1866 different Bravais seven classes of symmetry compounds ( " assemblages symétriques " ) - no longer on the basis of axial ratios, but according to the maximum combined rotary axes. This classification corresponds exactly to the seven modern crystal systems ( shown in parentheses):

Nevertheless, it remained common until the 20th century, assembling them in a trigonal and the hexagonal crystal system. All trigonal and hexagonal crystals can be described with hexagonal and also with rhombohedral axes. Friedrich Klockmann delivered in the third edition of his textbook on mineralogy (1903 ) evidence that "you can get by with 6 Axenkreuzen or 6 Krystallsystemen " (p. vii ). He gave the following definition of a crystal system:

"Those symmetry classes or crystalline forms, which nevertheless can be related to analog Axenkreuze regardless of their different degree of symmetry are called the same Krystallsystem belonging, or in short form a Krystallsystem. There are therefore six Krystallsysteme. "

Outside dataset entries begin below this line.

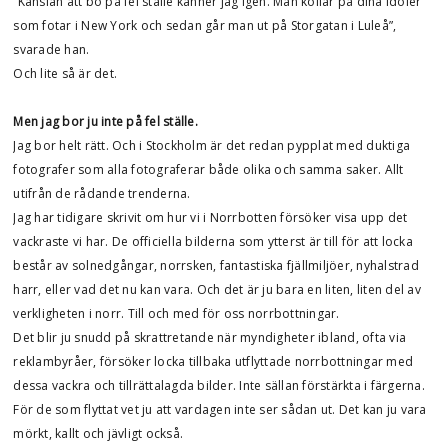
”Känslan att bo på fel ställe känner jag igen. Man kollar på dina idoler
som fotar i New York och sedan går man ut på Storgatan i Luleå”,
svarade han.
Och lite så är det.
Men jag bor ju inte på fel ställe.
Jag bor helt rätt. Och i Stockholm är det redan pypplat med duktiga
fotografer som alla fotograferar både olika och samma saker. Allt
utifrån de rådande trenderna.
Jag har tidigare skrivit om hur vi i Norrbotten försöker visa upp det
vackraste vi har. De officiella bilderna som ytterst är till för att locka
består av solnedgångar, norrsken, fantastiska fjällmiljöer, nyhalstrad
harr, eller vad det nu kan vara. Och det är ju bara en liten, liten del av
verkligheten i norr. Till och med för oss norrbottningar.
Det blir ju snudd på skrattretande när myndigheter ibland, ofta via
reklambyråer, försöker locka tillbaka utflyttade norrbottningar med
dessa vackra och tillrättalagda bilder. Inte sällan förstärkta i färgerna.
För de som flyttat vet ju att vardagen inte ser sådan ut. Det kan ju vara
mörkt, kallt och jävligt också.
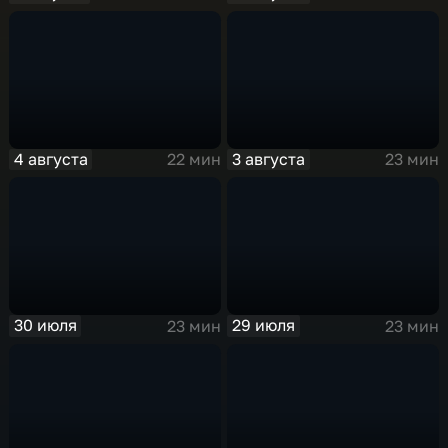
4 августа
3 августа
22 мин
23 мин
30 июля
29 июля
23 мин
23 мин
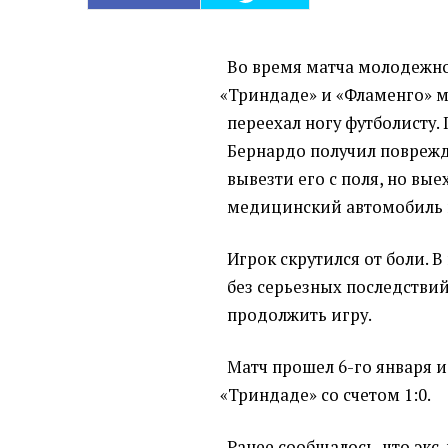
Во время матча молодежно
«
Триндаде» и «Фламенго» 
переехал ногу футболисту
Бернардо получил повреж
вывезти его с поля, но вы
медицинский автомобиль н
Игрок скрутился от боли. 
без серьезных последстви
продолжить игру.
Матч прошел 6-го января 
«
Триндаде» со счетом 1:0.
Ранее сообщалось, что эк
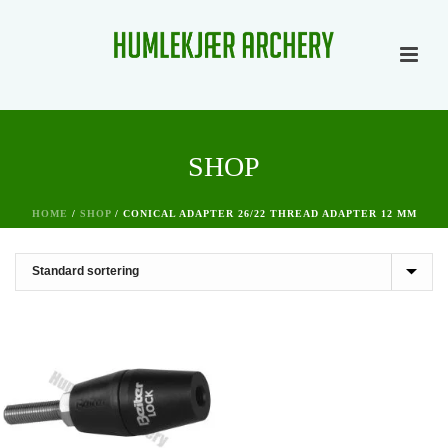
SHOP
HOME
/
SHOP
/
CONICAL ADAPTER 26/22 THREAD ADAPTER 12 MM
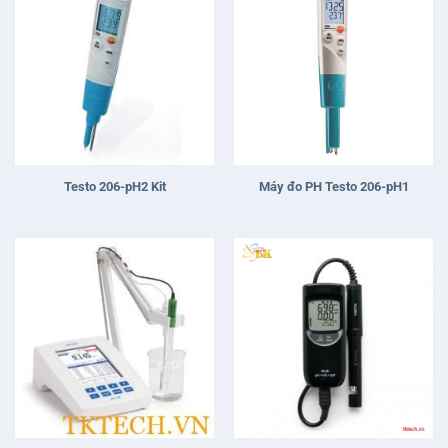
Testo 206-pH2 Kit
Máy đo PH Testo 206-pH1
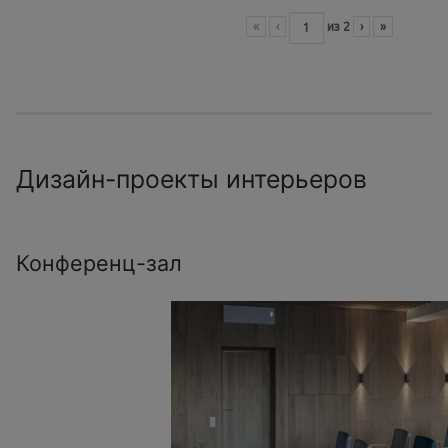
«
‹
из
2
›
»
Дизайн-проекты интерьеров
Конференц-зал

In the following derivation, although he distinguished seven axis systems, including the rhombohedral and hexagonal, but then stated:

" Since the rhombohedral system displays peculiar geometric relations with the hexagonal system and all forms of the same on a hexagonal Axenkreuz and vice versa can be obtained, so it has become common to combine both into a single Krystallsystem and mainly to the hexagonal system, reducing the number the crystal systems is reduced to 6. "

Only in the later 20th century, the concepts were strictly separated from each other, so that today there is a distinction between crystal system, crystal family, and lattice system, which differ ultimately only by the division of the trigonal / hexagonal systems.